“Castilla es un frescor”.
Hay frases que, apenas leídas en una página u oídas en una conversación, se nos quedan grabadas para siempre. Como aquella primera, sorprendente y luminosa, del librito que hace mucho tiempo le dedicó Jiménez Lozano a Ávila, la Constantinopla de su infancia: “Castilla es un frescor”.
Y yo no sé lo que es Castilla, pero sé que Castilla es —sí— esa sorpresa: la sorpresa del agua y el verdor en mitad del páramo. La de la vida mínima y frágil que, a pesar y en contra de todo, se aferra a una grieta, a un paraje escondido.
Cada quien construye sus fantasías geográficas con materiales insospechados. Lo han movido siempre a uno la lengua, la toponimia, las historias y un puñado de sugestiones más o menos literarias. Será por eso tal vez por lo que yo, como Azorín, no puedo escribir la palabra Castilla sin emocionarme.
Pero también porque es Castilla, claro, un frescor: “un pequeño rincón de árboles” (Jiménez Lozano), “una leve umbría como un consuelo en medio de la estepa o de pelados alcores, un manantial que corre suavemente, sin mucho ruido…”. Yo di con él tras caminar por el árido barranco de un arroyo seco: en un frondoso verdegal, la maravilla repentina de aquella charca de agua transparente —el manadero del Aguisejo— que de la nada surgía.
Aunque si es algo Castilla, será también un temblor, la sorpresa renovada de la soledad y del silencio. Buscando refrescarme en ellos, me desvié del camino para llegar, por fin, a Madrigal de las Altas Torres: todo viene de la tierra y allí torna después. Visité la habitación de Machado en Segovia, y en Ávila, de noche, recorrí la calle de la Muerte y de la Vida. Tras una curva de la carretera, conocí la hermosa desolación de San Pedro de Arlanza. Desde el claustro de San Juan, fui despacio a San Saturio. Aquellas tardes de agosto, en Gredilla de Sedano, admiré el murmullo laborioso de los dujos y el quieto espejismo de una piscina perfecta. Caminé por la judería de Cuéllar: no se oían ya los gritos, ni el murmullo de las preces. En Valladolid (“a city becomes a world…”), la mirada de un adolescente melancólico me esperaba en la galería de orlas del caserón de San José. Para extremar las distancias, subí a la muralla de Urueña y a la torre de Moñux; a Urbión, Peñalara y el pico del Lobo. Me acogí a la sombra fría de San Baudelio, en una España que existe de puro milagro.

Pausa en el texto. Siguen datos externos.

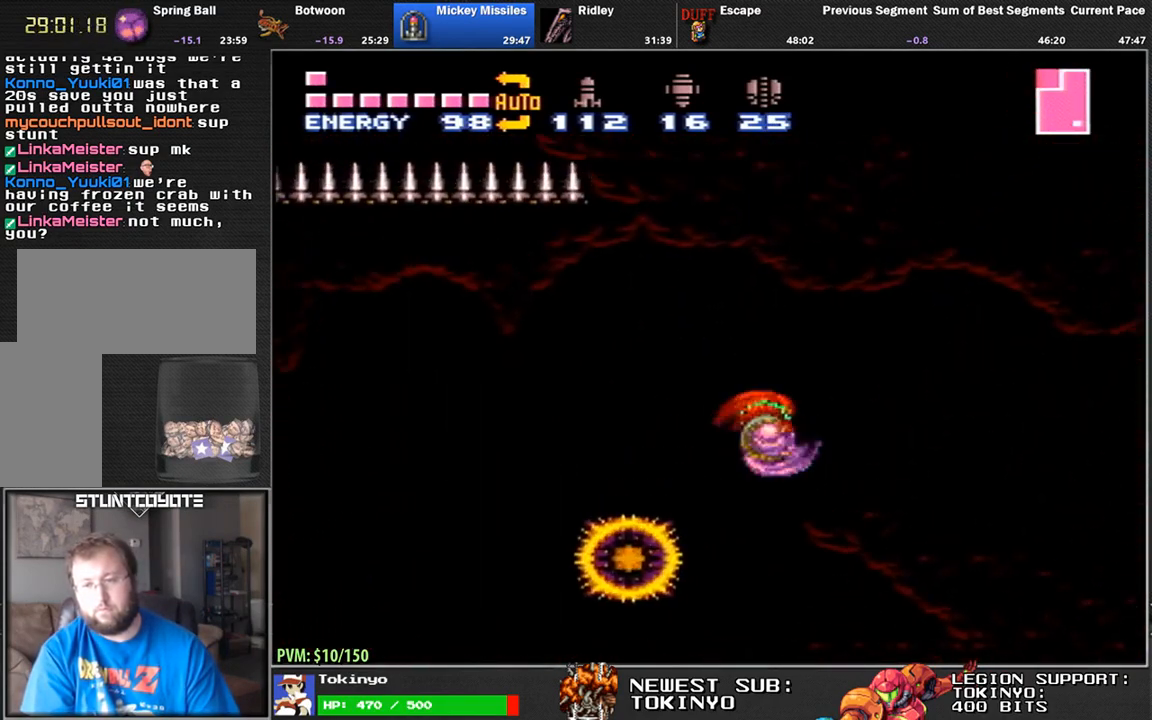
{"buttons": ["R1", "DPAD_RIGHT"], "events": [[133, "DPAD_DOWN", "down"], [250, "DPAD_DOWN", "up"], [450, "R1", "down"]]}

Y en un cielo inmenso, una noche de julio, contemplé el Camino con ella, acostados al raso entre Frómista y Carrión.
“El viajero encuentra siempre lo que quiere encontrar”, dijo también Azorín. Aunque sea sorprenderse. Cuando vuelvo a Castilla, lo que busco sigue ahí: un horizonte lejano y la vibración de un aire increíble y verdadero; unas palabras sencillas, bien cortadas, significantes; y en la tierra parda, de improviso, un reducto verde de vida y frescor.